そして私が将来なりたいものも、小さい頃から変わることはない。
●●●●●●●●●●●●
産まれたときから、私の周りは魔法で溢れていた。
お母さんが弧を描くように指を振れば、たちまち物が浮くし、お父さんが呪文を唱えれば、指先から炎が出てきて悪い魔物をやっつけてしまう。とっても格好良い。
それから隣に住んでるおばあさんは、花壇の花に魔法をかけて、毎朝歌を歌わせたりと随分賑やかだ。向かいに住むおじいさんはそれに対抗してか、自分の畑の野菜に魔法をかけて、毎朝おばあさんへ当てつけるように歌を歌わせている。
けれどおばあさん家の花よりいくらか低い声になっているので、予想に反して良い合唱になってしまっていることに本人は気がついていない。
じゃあ、と私も皆のマネをして指を思いきって振るわせてみる。えいっ、と右に左に上に下にブンブン振ってみる。跳び跳ねてもみる。その甲斐あってか、よし、どうにか風は起こせているみたい。……だって前髪が浮いたもん。
でも物は浮かないし、炎は出ない。
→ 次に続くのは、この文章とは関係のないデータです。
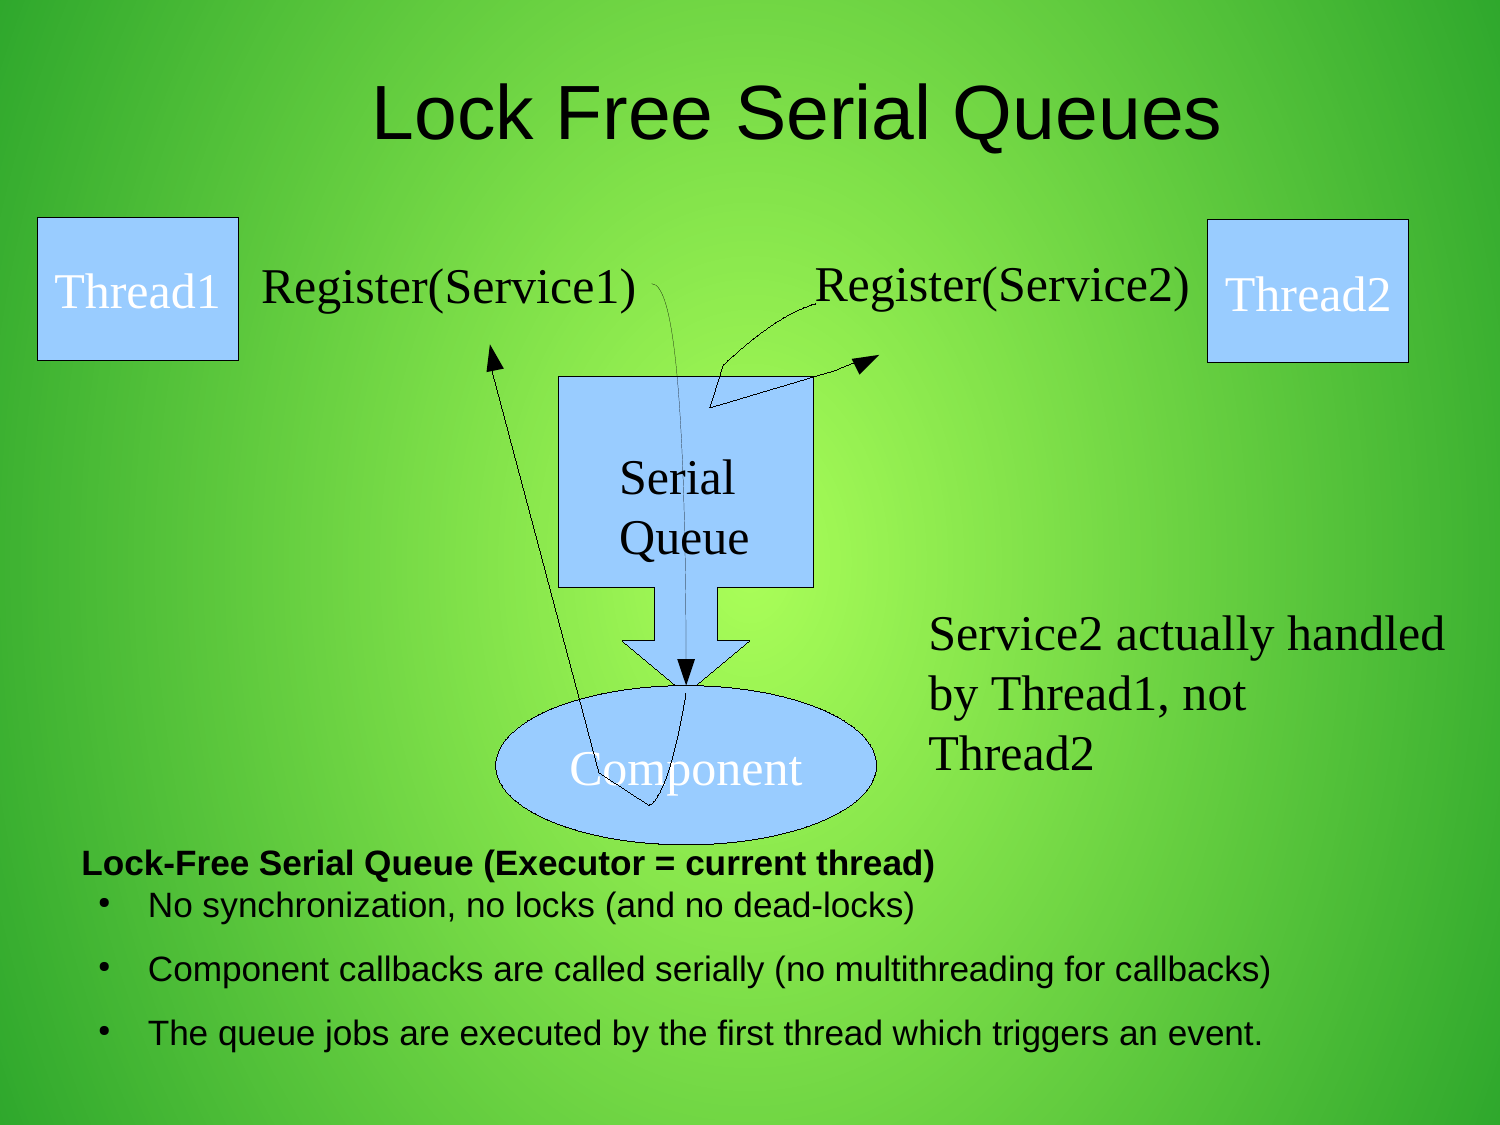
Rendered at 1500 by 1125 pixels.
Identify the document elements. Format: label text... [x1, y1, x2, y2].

title Lock Free Serial Queues [29, 59, 1351, 167]
text_box Service2 actually handled by Thread1, not Thread2 [913, 593, 1462, 789]
list Lock-Free Serial Queue (Executor = current thread) No synchronization, no locks (and no dead-locks) Component callbacks are called serially (no multithreading for callbacks) The queue jobs are executed by the first thread which triggers an event. [0, 832, 1500, 1055]
text_box Register(Service1) [246, 246, 652, 322]
text_box Serial Queue [579, 437, 685, 572]
text_box [558, 376, 685, 685]
text_box Register(Service2) [799, 243, 1206, 319]
text_box Component [495, 685, 877, 832]
text_box Thread2 [1207, 219, 1409, 363]
text_box Thread1 [37, 217, 239, 361]
text_box [678, 376, 814, 685]
text_box Serial Queue [682, 437, 765, 572]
花は歌わないし、合唱はできない。
というかそもそもあの頃の私は、呪文なんてまともに知らなかった。
*
「ナナリー、そろそろ出るわよー」
「はーい!」
部屋の窓から空に浮かぶ島を眺めていた私は、お母さんの声を聞いて窓から顔を離す。
今日から王国の魔法学校に行かなくてはならないので、私は今その準備をしている最中だった。荷造りはついさっき済ませたが、寮制の学校なのでおいそれと家には帰ってこられない。忘れ物がないか、見落としがないか心配だ。
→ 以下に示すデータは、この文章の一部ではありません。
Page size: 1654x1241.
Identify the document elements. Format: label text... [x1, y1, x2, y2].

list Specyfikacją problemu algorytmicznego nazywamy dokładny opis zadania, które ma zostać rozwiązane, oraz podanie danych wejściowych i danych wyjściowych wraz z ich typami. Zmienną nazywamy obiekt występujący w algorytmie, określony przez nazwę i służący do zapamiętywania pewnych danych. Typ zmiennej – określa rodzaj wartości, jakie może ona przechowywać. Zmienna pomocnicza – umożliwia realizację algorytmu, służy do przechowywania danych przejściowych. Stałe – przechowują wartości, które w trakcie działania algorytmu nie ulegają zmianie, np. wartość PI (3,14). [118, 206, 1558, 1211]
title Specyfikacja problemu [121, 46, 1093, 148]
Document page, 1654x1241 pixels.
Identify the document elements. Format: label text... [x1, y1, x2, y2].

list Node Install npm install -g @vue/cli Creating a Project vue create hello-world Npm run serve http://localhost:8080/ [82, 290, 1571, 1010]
でもまぁ忘れてもそんなに重要そうなものは無かったので、気にしなくても良いのかもしれない。
それに、帰ってこられないとは言っても長期休暇があるらしいので、一度も帰ってこられないわけではない。
何か必要なものが出来たらその時に調達すれば良い。
私は今12歳だ。そして18歳までの六年間その学校に通わなくてはいけない。
「さてと」
薄汚れた白い壁。けして綺麗だとは言い難いガタガタの木製の本棚。窓の近くにある机の上には、村の学舎でお世話になった教科書達が箱に入れられている。
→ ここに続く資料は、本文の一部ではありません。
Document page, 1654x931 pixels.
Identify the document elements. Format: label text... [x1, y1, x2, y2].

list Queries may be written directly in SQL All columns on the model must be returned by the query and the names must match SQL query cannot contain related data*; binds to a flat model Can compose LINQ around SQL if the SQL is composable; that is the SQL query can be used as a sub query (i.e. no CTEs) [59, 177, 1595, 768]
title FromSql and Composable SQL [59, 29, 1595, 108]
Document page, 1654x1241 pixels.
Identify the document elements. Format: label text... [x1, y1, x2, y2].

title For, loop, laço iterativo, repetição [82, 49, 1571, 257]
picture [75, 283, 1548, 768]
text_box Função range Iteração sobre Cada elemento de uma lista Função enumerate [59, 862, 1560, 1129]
簡易な寝台の上からは、昔お姫様みたいな天門の寝台に憧れていた私のためにと、お父さんが錆び付いた釘で天井に貼り付けたシーツが垂れ下がっていた。
母に昔ねだった熊のぬいぐるみは、茶色い衣装箪笥の上から私を見下ろしている。
纏めていた荷物を持って部屋から出て、一枚布で出来た青いワンピースの裾をパンと伸ばす。
それからクルリと反転し、暫く部屋の主がいなくなるこの空間を目に焼き付けて、私は母の元へと急いだ。
ドーランという王国にある小さな村。
お母さんは考古学者で、お父さんは破魔士という組み合わせのもと、私ことナナリー・ヘルはそこで産まれて育った。
貴族でも商家でもない、ごく一般的な家庭で、まわりもだいたいそんな感じだった。
ただ一つ珍しいところがあるとすれば、お母さんが考古学者という点ぐらい。最近はそうでもないけれど、昔はけっこうあちこちを回って遺跡などを調査していたらしい。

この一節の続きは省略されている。